Empequeñecerse es una tarea que solo pueden hacer los grandes. Requiere consistencia a través del tiempo, tenacidad y una deformada concepción de las cosas. En tenis, por ejemplo, ha de ser imperativo sentir, como una diosa omnipotente, que siempre el destino de cada juego pasa por tus atributos. Que el de enfrente es mera comparsa, y que las únicas explicaciones a una derrota tienen que ver con el juez, el racismo, el masculino mundo o que ese día no estuviste fina con tus golpes. No hay lugar para otros argumentos probables como el paso del tiempo o las virtudes de tu rival, a la que has tratado de intimidar gritándole sus errores cada vez que dejaba una pelota en la red.
Para disminuirse progresivamente ante los ojos de todos es necesario hablar de uno mismo en tercera persona. “Ella sirvió bien, pero yo no devolví como Serena. Si tenemos que ser honestos, el desenlace es entera responsabilidad mía. Yo fui la que perdió este partido”, explicó, incrédula, la menor de las Williams, una de las tres mejores tenistas de la historia.
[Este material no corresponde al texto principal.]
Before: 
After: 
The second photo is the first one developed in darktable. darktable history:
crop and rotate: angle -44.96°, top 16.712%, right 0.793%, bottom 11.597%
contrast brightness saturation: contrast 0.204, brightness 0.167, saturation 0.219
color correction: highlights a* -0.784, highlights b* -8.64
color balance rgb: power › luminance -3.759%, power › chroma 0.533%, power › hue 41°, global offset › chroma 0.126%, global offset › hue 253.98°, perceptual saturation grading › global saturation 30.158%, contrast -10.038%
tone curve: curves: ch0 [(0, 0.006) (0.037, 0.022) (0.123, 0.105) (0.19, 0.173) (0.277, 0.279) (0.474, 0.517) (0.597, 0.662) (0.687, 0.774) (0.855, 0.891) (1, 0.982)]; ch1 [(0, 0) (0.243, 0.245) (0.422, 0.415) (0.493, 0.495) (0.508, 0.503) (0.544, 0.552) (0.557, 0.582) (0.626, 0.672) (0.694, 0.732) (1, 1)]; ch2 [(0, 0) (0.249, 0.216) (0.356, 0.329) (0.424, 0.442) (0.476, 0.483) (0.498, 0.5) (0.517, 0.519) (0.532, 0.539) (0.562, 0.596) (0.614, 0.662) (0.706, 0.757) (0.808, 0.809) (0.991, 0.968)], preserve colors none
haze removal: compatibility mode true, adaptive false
Esa incredulidad se explica a partir del único antecedente que presentaba ante la china Qian Wang, a la que hace tan solo cinco meses atrás Serena barrió por 6-1 y 6-0 en los cuartos de final del Abierto de Estados Unidos. “No puedo jugar así a esta altura de mi carrera, es poco profesional”, volvió a decir Serena, sin otorgar crédito a una rival que la dejó, de momento, sin la posibilidad de conquistar su vigésimo cuarto torneo de Grand Slam, con el que hubiese alcanzado a Margaret Court en el parnaso de títulos femeninos de la era Abierta. Visto así, no es lógico que ella que venía de ganar en Adelaida e hilvanaba siete triunfos, se despida en tercera ronda ante la número 29 del mundo; que es una obrera del deporte pero sin el talento, la potencia y los laureles de la inmensa Williams.
Como bien consigna en “Mujer negra de caderas anchas”, la estupenda apología que de ella hace Ezequiel Fernández Moores, Serena posee el talento y la fuerza interior para abrirse paso en un contexto que no le fue y que no le sigue siendo favorable.
Este ascenso vertiginoso no se ha producido, eso sí, sin deformarle algunos aspectos de su personalidad. Hace unos años ‘Queen’ Serena, como la llaman en su círculo privado, amenazó de muerte a una jueza de línea en pleno partido del US Open. Luego, en el 2018, en el mismo escenario insultó al riguroso referí Carlos Ramos por acusarla de hacer trampa. Y en el último Roland Garros desalojó a Dominic Thiem de una sala donde estaba brindando una conferencia de prensa porque afirmaba que era su turno y no quería esperar.
Las declaraciones de ayer de Serena no hacen sino reafirmar su condición de diva que no acepta que el panorama del tenis, de a pocos, empieza a reconfigurarse. Suponiendo que tuviese razón y que, en efecto, el partido del jueves por la noche lo hubiese perdido porque lo jugó decididamente mal, no debería decirlo por respeto a su oponente. ¿Ustedes imaginan a Wozniacki, Halep o a Venus, su propia hermana, declarando de esa forma? Ni qué decir de Nadal, Federer o Djokovic.
“Tuve suerte”, manifestó un humilde Roger tras su parturienta victoria contra Millman en cinco sets. En contraparte, Serena no ha entendido todavía que una porción de la grandeza que ha conseguido dentro de los courts se esfuma cuando confunde sus propios humos con las nubes de la madre naturaleza.
Empequeñecerse es una tarea que solo pueden hacer los grandes.